— Что это ты, Петръ, въ такой суетѣ? спрашиваю я.
— Да какъ же тутъ быть! восклицаетъ онъ, подымая руки: скоро ли до базара то дойдешь! да и какой теперь базаръ: я, чай, всѣ разошлись. А вѣдь нашъ-то прибѣжалъ въ кухню да и спрашиваетъ: „что у тебя готовится? Лопухинъ будетъ обѣдать“. Поваръ показалъ кастрюли. „Ракалья! закричали полковникъ: вали все въ лоханку!

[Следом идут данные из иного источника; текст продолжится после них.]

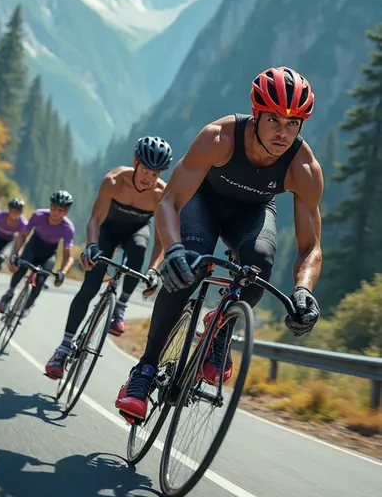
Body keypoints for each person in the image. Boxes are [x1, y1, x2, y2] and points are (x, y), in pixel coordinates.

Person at [115, 66, 324, 421]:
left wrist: (304, 290)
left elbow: (311, 247)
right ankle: (145, 372)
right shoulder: (219, 138)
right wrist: (173, 249)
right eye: (274, 119)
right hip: (203, 202)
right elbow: (169, 202)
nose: (283, 132)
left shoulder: (303, 168)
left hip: (254, 212)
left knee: (259, 266)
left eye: (294, 124)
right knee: (190, 265)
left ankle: (220, 326)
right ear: (256, 114)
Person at [44, 135, 173, 380]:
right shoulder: (113, 181)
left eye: (155, 174)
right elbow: (95, 220)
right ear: (136, 163)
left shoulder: (160, 194)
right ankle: (63, 348)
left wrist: (154, 271)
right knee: (89, 287)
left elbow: (161, 241)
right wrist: (92, 246)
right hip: (109, 230)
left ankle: (121, 305)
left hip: (137, 230)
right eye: (145, 170)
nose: (148, 179)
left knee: (138, 248)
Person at [0, 191, 75, 315]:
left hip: (49, 253)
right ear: (50, 206)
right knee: (22, 267)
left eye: (60, 210)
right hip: (33, 246)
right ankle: (9, 293)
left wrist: (63, 272)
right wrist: (15, 253)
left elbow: (68, 256)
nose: (55, 212)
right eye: (53, 208)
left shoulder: (68, 228)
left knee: (40, 280)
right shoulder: (38, 215)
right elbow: (23, 235)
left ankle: (27, 306)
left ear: (66, 212)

Чтобы сію минуту былъ новый обѣдъ!“ Вотъ и поди ты!
— Да ты, Петръ, вмѣсто того, чтобы тыкаться, скачи на базаръ на моихъ лошадяхъ и забирай, что нужно.

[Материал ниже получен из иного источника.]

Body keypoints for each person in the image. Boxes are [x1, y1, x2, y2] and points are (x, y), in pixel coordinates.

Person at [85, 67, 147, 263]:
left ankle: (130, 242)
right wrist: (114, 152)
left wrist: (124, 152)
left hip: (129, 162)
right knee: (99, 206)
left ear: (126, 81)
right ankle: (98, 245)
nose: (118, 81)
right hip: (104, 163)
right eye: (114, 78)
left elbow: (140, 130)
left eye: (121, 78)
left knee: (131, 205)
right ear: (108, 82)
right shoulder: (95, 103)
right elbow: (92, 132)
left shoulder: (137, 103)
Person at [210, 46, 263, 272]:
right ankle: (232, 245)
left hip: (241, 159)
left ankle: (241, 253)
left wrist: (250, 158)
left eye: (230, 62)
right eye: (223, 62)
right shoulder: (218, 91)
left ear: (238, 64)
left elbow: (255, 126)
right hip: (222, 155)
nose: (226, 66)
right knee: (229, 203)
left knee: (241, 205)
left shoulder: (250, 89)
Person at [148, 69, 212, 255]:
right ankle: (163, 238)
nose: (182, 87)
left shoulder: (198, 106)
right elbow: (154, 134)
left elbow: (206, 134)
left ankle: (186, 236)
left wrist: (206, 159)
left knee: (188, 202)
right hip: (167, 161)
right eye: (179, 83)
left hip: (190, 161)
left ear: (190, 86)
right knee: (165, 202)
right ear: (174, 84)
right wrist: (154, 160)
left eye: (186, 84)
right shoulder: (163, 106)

— Дай Богъ вамъ здоровья! воскликнулъ шаровидный Петръ и, вскочивъ въ шарабанъ, помчался во весь духъ.
Наконецъ отыскался и нашъ бригадный Петръ Павловичъ.
Впродолженіе жаркаго дня и онъ, подобно намъ, отсиживался на квартирѣ; зато вечеромъ мы нерѣдко съ нимъ встрѣчались и втроемъ съ Бюлеромъ совершали прогулки по пустыннымъ улицамъ Ново-Миргорода.
Однажны, когда мы шли, направляясь къ главной улицѣ, я замѣтилъ невиданное въ Ново-Миргородѣ явленіе: навстрѣчу къ намъ шелъ по тротуару ливрейный слуга и подойдя обратился ко мнѣ со словами: — „Елиз. Ѳед. Петковичъ остановились въ гостинницѣ проѣздомъ на богомолье, и просятъ васъ пожаловать къ нимъ, такъ какъ завтра рано утромъ уѣзжаютъ“.
Слуга исчезъ, а мы продолжали подходить къ единственной небольшой гостинницѣ.
— Какъ? что? восклицалъ Пущинъ: это онъ идетъ къ Бржесской, и я пойду.
Слава о красотѣ Бржесской очевидно дошла и до генерала. Но какая въ его изображеніи возникла связь между ея красотой и мной, объяснить не берусь. Представленіе это возбуждало въ немъ явную игривость. Напрасно повторялъ я, что это не Бржесская, онъ продолжалъ восклицать: „Бржесская! Карлъ Ѳед., пойдемте за нимъ!“ приводя меня этими словами въ немалое смущеніе.
Когда я сталъ входить по деревяннымъ ступенямъ крыльца гостинницы, генералъ, какъ я втайнѣ предчувствовалъ, отсталъ отъ меня.